If a line below contains "shower", count it; then state how many such lines there are, and nothing else.

+++ DATA UNDER STUDY

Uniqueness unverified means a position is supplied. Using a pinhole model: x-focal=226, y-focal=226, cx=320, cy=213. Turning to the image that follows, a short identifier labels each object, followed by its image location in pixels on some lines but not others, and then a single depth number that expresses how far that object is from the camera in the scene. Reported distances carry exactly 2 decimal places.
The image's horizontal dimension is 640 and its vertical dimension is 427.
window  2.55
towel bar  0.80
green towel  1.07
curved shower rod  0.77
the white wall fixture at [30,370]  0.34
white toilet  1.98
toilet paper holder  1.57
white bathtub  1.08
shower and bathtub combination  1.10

++++++

TASK RESULT - 2